Genel

Nakliye ustası

1 milyon adeti aşan bir satış rakamına ulaşan Doblo’nun tam ticari versiyonu.

Fiat Doblo otomotiv tarihinin en
başarılı modellerinden biri oldu ve
olmaya da devam ediyor. Doblo’nun
bu hafta Cargo adlı gerçek ticari versiyonunu
test ettik. Görünüm konusunda
diğer Doblo modelleri ile
arasında önemli bir farklılık yok. Bu
aracın en önemli fark edilebilirliği
yan taraflarda camlarının olmaması.

Doblo Cargo’nun şişkin tasarım
unsurları hemen fark ediliyor. Büyük
farları ile beğenimizi kazanan araçta,
kırmızı rengin tercih edilmesi de
hoş bir seçim olmuş. Çok canlı görünen
Doblo Cargo’nun petek dokulu
hava girişi, ön cama kadar
uzanan büyük farları ve büyük siyah
tamponu keyif veren detaylar olarak
karşımıza çıkıyor. Arka tarafta sütunlar
boyunca yükselen stop lambaları
da göze hoş görünüyor. Bagaj
kapağı ise binek versiyonlara göre
çok daha kolay kullanılan ve daha
hoş görünen iki parçalı bir yapıya sahip.

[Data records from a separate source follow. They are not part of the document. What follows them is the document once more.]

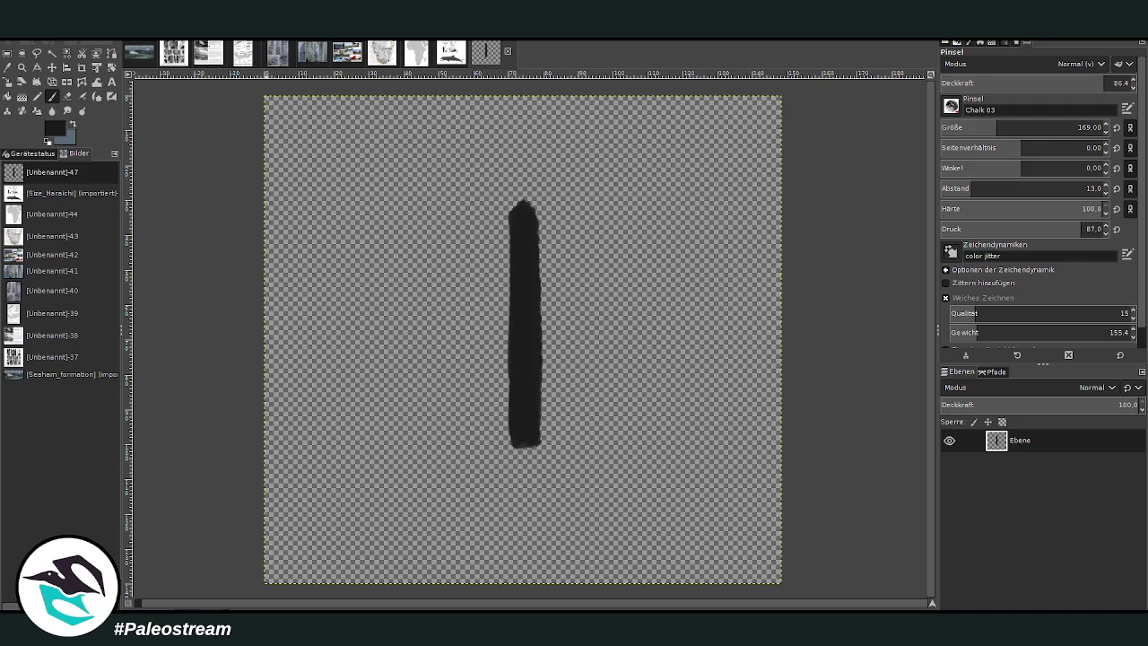
Step: At brush size 106, paint drooping fronds arching to the left of the trunk
click(981, 124)
drag(502, 319, 437, 312)
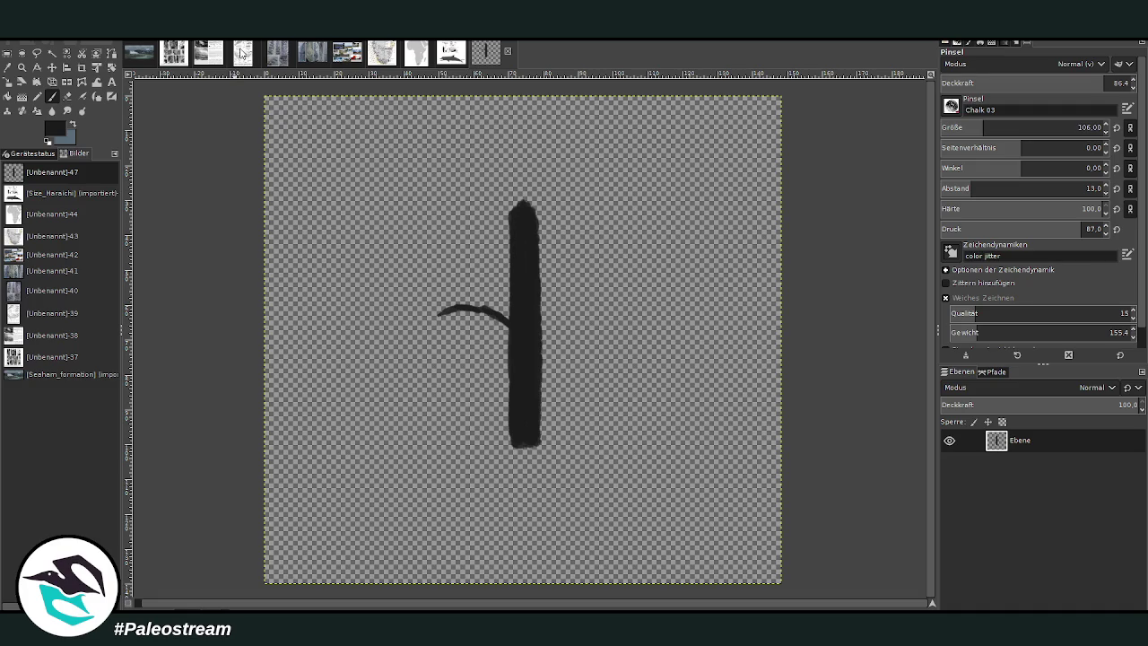
click(241, 54)
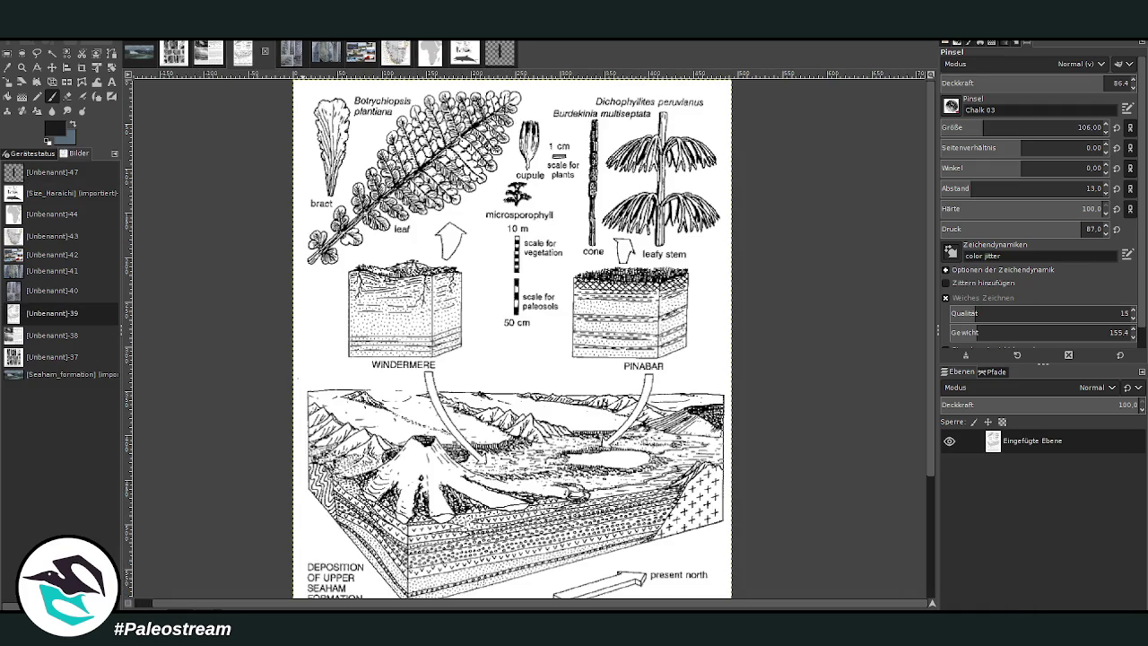
click(492, 56)
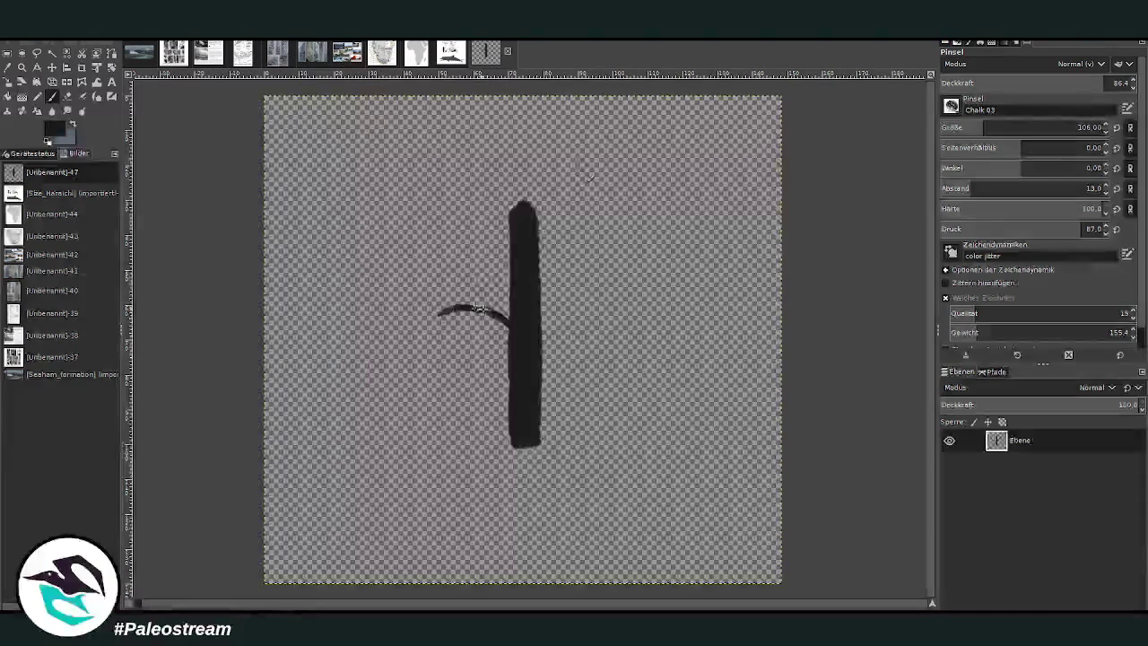
drag(439, 311, 402, 354)
mouse_move(475, 309)
mouse_down()
mouse_move(431, 334)
mouse_move(414, 371)
mouse_up()
mouse_move(508, 312)
mouse_down()
mouse_move(459, 346)
mouse_move(444, 379)
mouse_move(470, 357)
mouse_move(457, 373)
mouse_move(439, 299)
mouse_move(380, 362)
mouse_up()
drag(438, 306, 393, 357)
Step: Paint drooping fronds arching to the right of the trunk
mouse_move(544, 321)
mouse_down()
mouse_move(576, 302)
mouse_move(617, 323)
mouse_move(646, 371)
mouse_up()
mouse_move(583, 305)
mouse_down()
mouse_move(615, 376)
mouse_move(618, 304)
mouse_move(674, 364)
mouse_move(667, 355)
mouse_up()
mouse_move(541, 314)
mouse_down()
mouse_move(590, 301)
mouse_move(484, 295)
mouse_move(455, 359)
mouse_up()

Çamurluk boşluklarının girinti
çıkıntı yaptığı yükleme alanında bunun
dışında tamamen düz yüzeyli bir
kullanım alanı sunuluyor. 2.2 metrelik
iç mekan uzunluğuna ve 3400
ile 4200 litre arasında değişen bagaj
hacmine sahip olan araç, 1 tona varan
yükleme kapasitesiyle de dikkat
çekiyor.

Cargo’nun iç mekanı binek versiyonu
birebir aynı. Sessizlik konusunda
ise arka taraftan gelen mekanik
seslere alışmanız gerekiyor.
Bir sorun da görüş açılarında yaşanıyor.
Elbette bu durum bu türdeki
tüm araçlar için geçerli bir durum
ama alışkın değilseniz (bizler gibi) ilk
başta önemli bir şaşkınlık ve tedirginlik
yaşıyorsunuz.

Kübik biçimli yükleme alanı ile şov
yapan Doblo Cargo, 2755 mm’lik
dingil mesafesine sahip. Fiat Doblo
Cargo testimize 105 HP güç ve 290
Nm tork üreten 1.6 lt’lik Multijet dizel
motoru ile konuk oldu. Turbo
boşluğu sorunu dışında bu motoru
sevdiğimizi her zaman dile getiriyoruz.
Altı ileri oranlı manuel şanzımanla
kombine edilip beğeni kazanıyor.
Ekonomik tüketim değerleri
için tasarlanan altı ileri oranlı manuel
şanzıman da üzerine düşeni başarıyla
yerine getiriyor. Yüksek sürüş
pozisyonu ile beğenimizi kazanan
Doblo Cargo’nun koltukları da fena
değil ama daha iyi olmalı. Sürücü tarafında
viraj destekleri biraz daha iyi
ama yolcu tarafında yok denecek kadar
az. Motor gürültüsünün iç mekana
çok fazla yansımaması da
önemli bir artıyı hanesine başarıyla
yazmasını biliyor.

Yol tutuş konusunda arka tarafta
da bağımsız süspansiyon sisteminin
kullanılması ile birlikte otomobil
konforunu sunmaya başlayan Doblo
Cargo bu özelliği ile övünmekte
son derece haklı. Yan rüzgarlardan
biraz fazla etkilenmesi dışında sürüş
sırasında güvenliği tehdit eden başka
bir detayla karşılaşmadık. Önde
disk arkada ise kampana kullanılan
frenlerin performansı da birçok otomobili
bile kıskandıracak kadar iyi.

Sonuç

Doblo Cargo ile insan dünyayı bile taşıyacağını
düşünüyor. İki parçalı bagaj kapağının
açılması ile ortaya çıkan kabin devasa bir mağara
gibi. Girinti çıkıntının fazla olmaması da
yüklemelerin daha kolay olmasını sağlıyor.
Kabin içinde otomobilleri aratmayan konfora
sahip olan araç arka tarafında ise tam anlamıyla
profesyonel bir ticari. Motor ise
ekonomi ve performansıyla göz dolduruyor.

Genel

Nakliye ustası

Cargo o kadar büyük ki, insan dünyayı bile taşıyabileceğini düşünüyor.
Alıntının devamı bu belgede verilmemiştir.